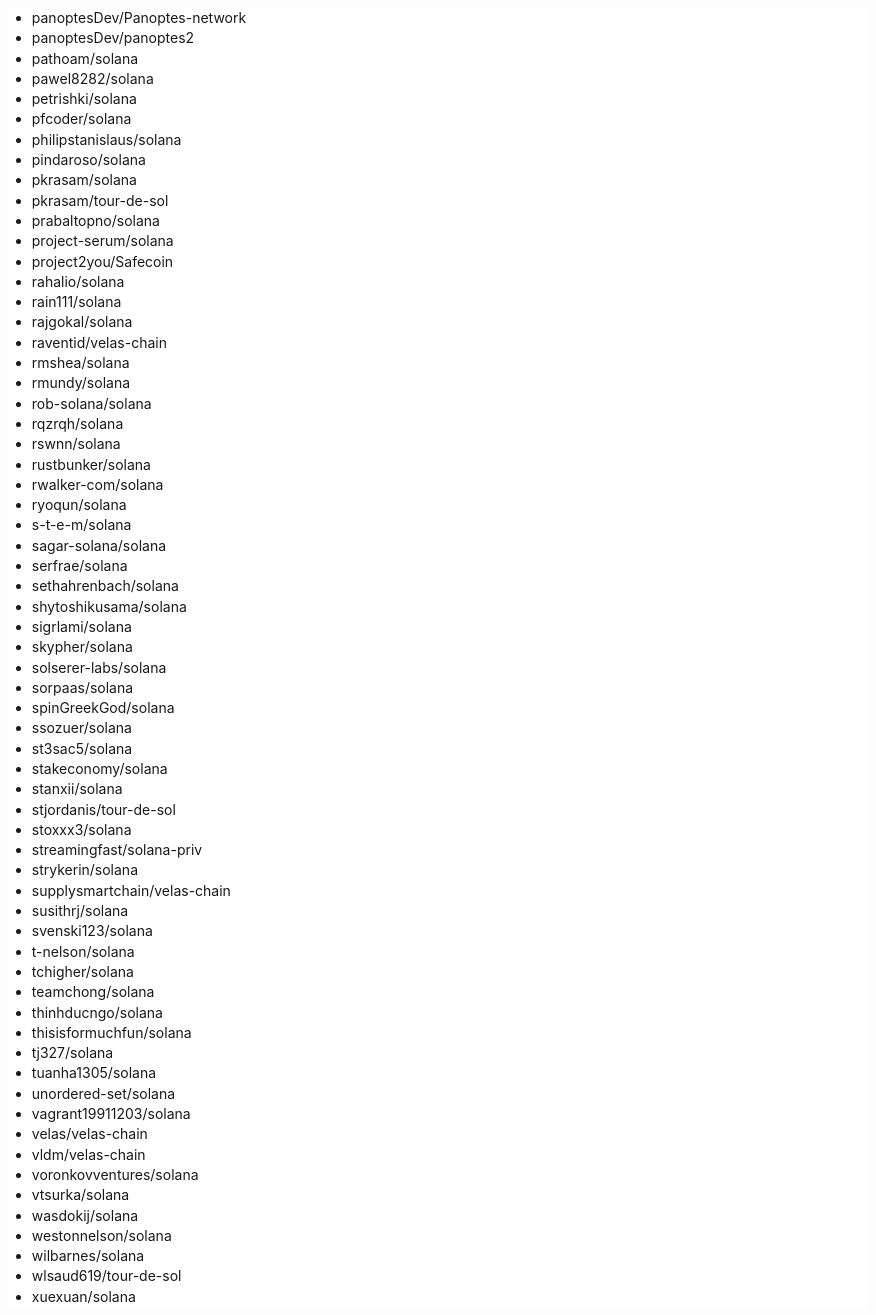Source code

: - panoptesDev/Panoptes-network
- panoptesDev/panoptes2
- pathoam/solana
- pawel8282/solana
- petrishki/solana
- pfcoder/solana
- philipstanislaus/solana
- pindaroso/solana
- pkrasam/solana
- pkrasam/tour-de-sol
- prabaltopno/solana
- project-serum/solana
- project2you/Safecoin
- rahalio/solana
- rain111/solana
- rajgokal/solana
- raventid/velas-chain
- rmshea/solana
- rmundy/solana
- rob-solana/solana
- rqzrqh/solana
- rswnn/solana
- rustbunker/solana
- rwalker-com/solana
- ryoqun/solana
- s-t-e-m/solana
- sagar-solana/solana
- serfrae/solana
- sethahrenbach/solana
- shytoshikusama/solana
- sigrlami/solana
- skypher/solana
- solserer-labs/solana
- sorpaas/solana
- spinGreekGod/solana
- ssozuer/solana
- st3sac5/solana
- stakeconomy/solana
- stanxii/solana
- stjordanis/tour-de-sol
- stoxxx3/solana
- streamingfast/solana-priv
- strykerin/solana
- supplysmartchain/velas-chain
- susithrj/solana
- svenski123/solana
- t-nelson/solana
- tchigher/solana
- teamchong/solana
- thinhducngo/solana
- thisisformuchfun/solana
- tj327/solana
- tuanha1305/solana
- unordered-set/solana
- vagrant19911203/solana
- velas/velas-chain
- vldm/velas-chain
- voronkovventures/solana
- vtsurka/solana
- wasdokij/solana
- westonnelson/solana
- wilbarnes/solana
- wlsaud619/tour-de-sol
- xuexuan/solana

### [WORK TO BE COMPLETED]
With the pictures removed, return the data above word for word.

### [TASK OUTPUT]
Source code

: - panoptesDev/Panoptes-network
- panoptesDev/panoptes2
- pathoam/solana
- pawel8282/solana
- petrishki/solana
- pfcoder/solana
- philipstanislaus/solana
- pindaroso/solana
- pkrasam/solana
- pkrasam/tour-de-sol
- prabaltopno/solana
- project-serum/solana
- project2you/Safecoin
- rahalio/solana
- rain111/solana
- rajgokal/solana
- raventid/velas-chain
- rmshea/solana
- rmundy/solana
- rob-solana/solana
- rqzrqh/solana
- rswnn/solana
- rustbunker/solana
- rwalker-com/solana
- ryoqun/solana
- s-t-e-m/solana
- sagar-solana/solana
- serfrae/solana
- sethahrenbach/solana
- shytoshikusama/solana
- sigrlami/solana
- skypher/solana
- solserer-labs/solana
- sorpaas/solana
- spinGreekGod/solana
- ssozuer/solana
- st3sac5/solana
- stakeconomy/solana
- stanxii/solana
- stjordanis/tour-de-sol
- stoxxx3/solana
- streamingfast/solana-priv
- strykerin/solana
- supplysmartchain/velas-chain
- susithrj/solana
- svenski123/solana
- t-nelson/solana
- tchigher/solana
- teamchong/solana
- thinhducngo/solana
- thisisformuchfun/solana
- tj327/solana
- tuanha1305/solana
- unordered-set/solana
- vagrant19911203/solana
- velas/velas-chain
- vldm/velas-chain
- voronkovventures/solana
- vtsurka/solana
- wasdokij/solana
- westonnelson/solana
- wilbarnes/solana
- wlsaud619/tour-de-sol
- xuexuan/solana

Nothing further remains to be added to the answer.